In any event, what’s remarkable is that, as viewed through the lens of our good friend’s dissenting opinion, it is perfectly fine for the United States Department of Justice, which is to say the Executive Branch, to bypass supposed reverence for finality on a case-by-case basis, through waivers of limitations and other devices, see ante, Maj. op., n.6, but the Third Branch is duty-bound never to acknowledge instances in which law’s interest in finality must give way to competing values rooted in our shared abhorrence of manifest injustice. To devolve to the Executive Branch sole authority to identify a cognizable miscarriage of justice amounts to judicial abdication, not judicial restraint. Such an approach enjoys no legitimate place in our scheme of institutional checks and balances. The Third Branch’s transcendent role, in our enviable but imperfect system of criminal justice, is to afford protection from the loss of individual liberty resulting from profoundly erroneous decision-making, and not least of all, erroneous decision-making by the Third Branch itself, as in this very case.

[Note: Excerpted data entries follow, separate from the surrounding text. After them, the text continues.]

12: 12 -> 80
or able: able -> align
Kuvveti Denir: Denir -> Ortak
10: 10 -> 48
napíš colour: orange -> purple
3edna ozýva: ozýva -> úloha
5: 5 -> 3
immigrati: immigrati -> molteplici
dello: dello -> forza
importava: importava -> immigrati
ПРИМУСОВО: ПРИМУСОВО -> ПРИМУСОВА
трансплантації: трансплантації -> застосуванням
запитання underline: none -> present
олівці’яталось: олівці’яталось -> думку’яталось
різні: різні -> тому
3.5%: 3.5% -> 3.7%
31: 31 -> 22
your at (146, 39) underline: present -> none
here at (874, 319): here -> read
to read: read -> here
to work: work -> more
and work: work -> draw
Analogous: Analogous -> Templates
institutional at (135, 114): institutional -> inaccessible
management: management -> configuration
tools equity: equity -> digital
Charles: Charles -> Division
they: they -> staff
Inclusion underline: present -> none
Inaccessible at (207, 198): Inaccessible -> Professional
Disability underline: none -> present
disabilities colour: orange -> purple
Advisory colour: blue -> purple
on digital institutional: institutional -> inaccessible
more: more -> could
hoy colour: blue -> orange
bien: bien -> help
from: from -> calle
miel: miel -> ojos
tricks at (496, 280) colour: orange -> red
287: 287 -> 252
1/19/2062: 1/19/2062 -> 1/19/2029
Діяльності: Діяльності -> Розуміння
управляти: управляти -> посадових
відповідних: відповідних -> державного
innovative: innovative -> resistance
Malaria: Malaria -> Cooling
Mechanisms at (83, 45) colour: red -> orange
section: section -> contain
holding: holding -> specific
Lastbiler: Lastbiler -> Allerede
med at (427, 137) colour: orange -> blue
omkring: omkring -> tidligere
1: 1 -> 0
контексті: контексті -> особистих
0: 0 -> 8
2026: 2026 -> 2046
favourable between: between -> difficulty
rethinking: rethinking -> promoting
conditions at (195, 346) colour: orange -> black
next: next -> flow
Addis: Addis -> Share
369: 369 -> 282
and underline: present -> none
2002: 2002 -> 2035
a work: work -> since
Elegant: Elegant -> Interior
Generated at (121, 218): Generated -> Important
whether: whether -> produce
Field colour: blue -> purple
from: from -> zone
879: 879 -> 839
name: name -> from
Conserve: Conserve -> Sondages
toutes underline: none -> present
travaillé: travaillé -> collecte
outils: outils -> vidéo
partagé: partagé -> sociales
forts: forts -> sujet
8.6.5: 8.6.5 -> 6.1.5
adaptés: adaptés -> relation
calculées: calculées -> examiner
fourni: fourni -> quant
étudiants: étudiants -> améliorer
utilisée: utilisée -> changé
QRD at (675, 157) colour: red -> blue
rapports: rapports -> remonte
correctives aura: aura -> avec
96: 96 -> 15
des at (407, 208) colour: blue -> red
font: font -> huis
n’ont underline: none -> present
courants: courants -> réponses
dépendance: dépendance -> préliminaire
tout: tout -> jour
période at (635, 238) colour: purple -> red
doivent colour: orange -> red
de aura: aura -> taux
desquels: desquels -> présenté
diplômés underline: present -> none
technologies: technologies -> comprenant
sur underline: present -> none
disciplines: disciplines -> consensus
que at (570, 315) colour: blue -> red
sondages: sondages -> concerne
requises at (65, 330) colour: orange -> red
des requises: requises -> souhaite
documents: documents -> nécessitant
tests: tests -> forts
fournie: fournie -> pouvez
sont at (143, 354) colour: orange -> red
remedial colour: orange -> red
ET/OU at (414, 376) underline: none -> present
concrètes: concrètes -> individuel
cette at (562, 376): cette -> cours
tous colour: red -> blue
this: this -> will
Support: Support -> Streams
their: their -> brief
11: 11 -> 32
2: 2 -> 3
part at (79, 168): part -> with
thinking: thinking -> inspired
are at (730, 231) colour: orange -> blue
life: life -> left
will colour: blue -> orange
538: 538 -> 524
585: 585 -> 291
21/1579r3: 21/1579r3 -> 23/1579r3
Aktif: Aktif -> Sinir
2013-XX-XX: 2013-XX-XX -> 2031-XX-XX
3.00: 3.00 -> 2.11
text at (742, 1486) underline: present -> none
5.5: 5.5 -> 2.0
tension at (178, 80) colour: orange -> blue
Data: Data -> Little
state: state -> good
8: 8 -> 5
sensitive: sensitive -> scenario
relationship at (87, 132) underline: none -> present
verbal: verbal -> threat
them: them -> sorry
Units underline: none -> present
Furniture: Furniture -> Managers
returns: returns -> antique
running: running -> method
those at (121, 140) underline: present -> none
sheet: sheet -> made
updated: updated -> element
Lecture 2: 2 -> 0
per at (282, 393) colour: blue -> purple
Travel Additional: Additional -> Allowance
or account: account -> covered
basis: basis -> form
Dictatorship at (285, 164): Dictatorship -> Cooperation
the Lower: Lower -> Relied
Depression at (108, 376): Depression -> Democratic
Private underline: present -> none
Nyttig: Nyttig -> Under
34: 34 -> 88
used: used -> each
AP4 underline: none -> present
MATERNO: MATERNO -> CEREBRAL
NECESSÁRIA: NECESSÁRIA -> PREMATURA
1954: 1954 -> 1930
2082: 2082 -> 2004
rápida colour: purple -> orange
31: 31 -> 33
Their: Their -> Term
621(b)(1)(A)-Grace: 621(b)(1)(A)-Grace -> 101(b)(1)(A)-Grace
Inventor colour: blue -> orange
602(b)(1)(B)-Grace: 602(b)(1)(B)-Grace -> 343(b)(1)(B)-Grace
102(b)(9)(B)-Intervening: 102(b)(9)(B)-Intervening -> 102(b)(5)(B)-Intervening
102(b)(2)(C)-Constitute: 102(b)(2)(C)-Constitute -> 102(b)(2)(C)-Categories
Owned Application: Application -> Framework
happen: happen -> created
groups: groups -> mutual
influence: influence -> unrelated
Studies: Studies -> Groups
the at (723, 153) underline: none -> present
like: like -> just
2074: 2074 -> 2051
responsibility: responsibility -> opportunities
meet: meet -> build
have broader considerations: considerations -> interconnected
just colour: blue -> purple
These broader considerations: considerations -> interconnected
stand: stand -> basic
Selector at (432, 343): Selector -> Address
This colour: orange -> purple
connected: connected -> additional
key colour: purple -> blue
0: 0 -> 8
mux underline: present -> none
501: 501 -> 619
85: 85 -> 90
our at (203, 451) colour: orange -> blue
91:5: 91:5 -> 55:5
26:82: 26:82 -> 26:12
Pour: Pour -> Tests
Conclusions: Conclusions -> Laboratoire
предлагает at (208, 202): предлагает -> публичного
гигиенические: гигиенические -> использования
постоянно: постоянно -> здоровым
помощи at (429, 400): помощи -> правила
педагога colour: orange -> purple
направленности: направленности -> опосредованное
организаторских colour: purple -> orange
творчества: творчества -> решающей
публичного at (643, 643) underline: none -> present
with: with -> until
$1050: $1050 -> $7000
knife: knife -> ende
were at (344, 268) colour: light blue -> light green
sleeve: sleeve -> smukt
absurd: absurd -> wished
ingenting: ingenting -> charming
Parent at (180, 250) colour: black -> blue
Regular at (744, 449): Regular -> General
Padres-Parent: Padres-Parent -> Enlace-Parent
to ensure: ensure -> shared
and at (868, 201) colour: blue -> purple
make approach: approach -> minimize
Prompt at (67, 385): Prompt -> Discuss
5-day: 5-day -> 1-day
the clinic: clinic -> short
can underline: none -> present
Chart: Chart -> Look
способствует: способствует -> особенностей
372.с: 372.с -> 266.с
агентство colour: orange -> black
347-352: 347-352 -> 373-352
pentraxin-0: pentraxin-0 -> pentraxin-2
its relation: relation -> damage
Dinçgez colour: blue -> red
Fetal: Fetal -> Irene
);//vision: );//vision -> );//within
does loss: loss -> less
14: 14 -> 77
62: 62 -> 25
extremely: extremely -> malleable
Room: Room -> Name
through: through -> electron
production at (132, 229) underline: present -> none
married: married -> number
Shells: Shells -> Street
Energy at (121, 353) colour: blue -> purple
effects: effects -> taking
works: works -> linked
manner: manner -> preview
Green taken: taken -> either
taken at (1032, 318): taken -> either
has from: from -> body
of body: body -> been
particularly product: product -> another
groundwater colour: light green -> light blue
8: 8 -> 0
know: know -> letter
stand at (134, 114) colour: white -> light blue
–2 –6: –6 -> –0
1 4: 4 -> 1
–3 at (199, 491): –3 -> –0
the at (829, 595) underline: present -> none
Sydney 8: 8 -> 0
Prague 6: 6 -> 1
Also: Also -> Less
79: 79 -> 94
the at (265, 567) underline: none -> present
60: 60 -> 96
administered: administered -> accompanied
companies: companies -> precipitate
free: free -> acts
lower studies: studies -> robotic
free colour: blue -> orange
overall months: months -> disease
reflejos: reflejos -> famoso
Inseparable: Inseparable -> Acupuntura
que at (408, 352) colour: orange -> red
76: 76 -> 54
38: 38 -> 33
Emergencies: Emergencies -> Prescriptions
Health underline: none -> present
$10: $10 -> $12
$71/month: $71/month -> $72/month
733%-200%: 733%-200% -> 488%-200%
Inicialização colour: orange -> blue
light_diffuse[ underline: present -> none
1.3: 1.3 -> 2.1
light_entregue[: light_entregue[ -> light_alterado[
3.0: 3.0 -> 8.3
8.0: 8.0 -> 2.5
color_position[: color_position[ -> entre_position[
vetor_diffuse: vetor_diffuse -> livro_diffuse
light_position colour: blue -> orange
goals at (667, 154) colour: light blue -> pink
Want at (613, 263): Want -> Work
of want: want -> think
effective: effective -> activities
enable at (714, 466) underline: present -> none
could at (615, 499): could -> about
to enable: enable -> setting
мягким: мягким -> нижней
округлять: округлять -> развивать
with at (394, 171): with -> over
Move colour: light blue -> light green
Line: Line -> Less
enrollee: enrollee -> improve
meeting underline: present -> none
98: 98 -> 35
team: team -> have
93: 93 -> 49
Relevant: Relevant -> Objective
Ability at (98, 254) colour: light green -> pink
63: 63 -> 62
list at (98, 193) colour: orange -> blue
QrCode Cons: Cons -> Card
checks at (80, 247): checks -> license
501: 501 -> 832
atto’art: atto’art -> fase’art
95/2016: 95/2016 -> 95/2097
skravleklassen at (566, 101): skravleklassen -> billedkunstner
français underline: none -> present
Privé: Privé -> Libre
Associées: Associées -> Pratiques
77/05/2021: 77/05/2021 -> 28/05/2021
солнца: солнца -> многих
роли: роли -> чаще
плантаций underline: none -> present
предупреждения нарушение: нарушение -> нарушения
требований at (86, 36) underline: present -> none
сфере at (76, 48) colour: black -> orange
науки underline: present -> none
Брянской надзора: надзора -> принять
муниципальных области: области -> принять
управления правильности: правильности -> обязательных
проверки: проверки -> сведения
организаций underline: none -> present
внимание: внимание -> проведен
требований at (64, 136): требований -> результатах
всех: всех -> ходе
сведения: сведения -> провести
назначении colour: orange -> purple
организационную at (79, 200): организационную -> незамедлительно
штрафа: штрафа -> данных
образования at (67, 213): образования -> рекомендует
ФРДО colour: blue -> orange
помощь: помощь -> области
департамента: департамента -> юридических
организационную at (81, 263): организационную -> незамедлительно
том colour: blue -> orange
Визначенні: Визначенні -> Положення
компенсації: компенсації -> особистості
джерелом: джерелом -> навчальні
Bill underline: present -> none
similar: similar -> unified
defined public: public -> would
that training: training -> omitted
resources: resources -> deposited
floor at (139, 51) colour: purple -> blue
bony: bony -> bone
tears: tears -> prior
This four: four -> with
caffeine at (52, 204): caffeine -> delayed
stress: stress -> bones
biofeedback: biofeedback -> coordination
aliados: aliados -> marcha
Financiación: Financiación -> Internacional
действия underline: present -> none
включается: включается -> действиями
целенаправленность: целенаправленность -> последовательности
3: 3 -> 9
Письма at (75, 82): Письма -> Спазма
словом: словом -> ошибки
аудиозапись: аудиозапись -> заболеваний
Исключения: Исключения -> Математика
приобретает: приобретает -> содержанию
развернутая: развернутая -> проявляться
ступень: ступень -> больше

The dissenting opinion favors what’s “finished” over what’s “right” and thereby blinks at a profound miscarriage of justice. It is wrong to do so.
The federal courts and Congress have increasingly lionized efficiency and finality over the course of the last 25 years plus, which covers my career so far. Is it better that a case be done and over even if we all know its wrong? Is faith and public confidence in our courts enhanced or reduced where their emphasis is to get a case over more than to get it right? Does an emphasis on getting a case over favor corporations and government over individuals?
These fundamental questions get a full and spirited discussion in this case. The majority opinion was written by Circuit Judge Roger Gregory and the dissenting opinion by Circuit Judge Harvie Wilkinson, both of whom are distinguished judges but with differing opinions as to how these questions should get resolved.
Professor Doug Berman discusses the Whiteside decision and its remarkable opinions on his blog, Sentencing Law and Policy, Fourth Circuit Deepens (Via Dramatic Split Opinion) Circuit Split Over Fixing Sentencing Problems Via 2255 Motions.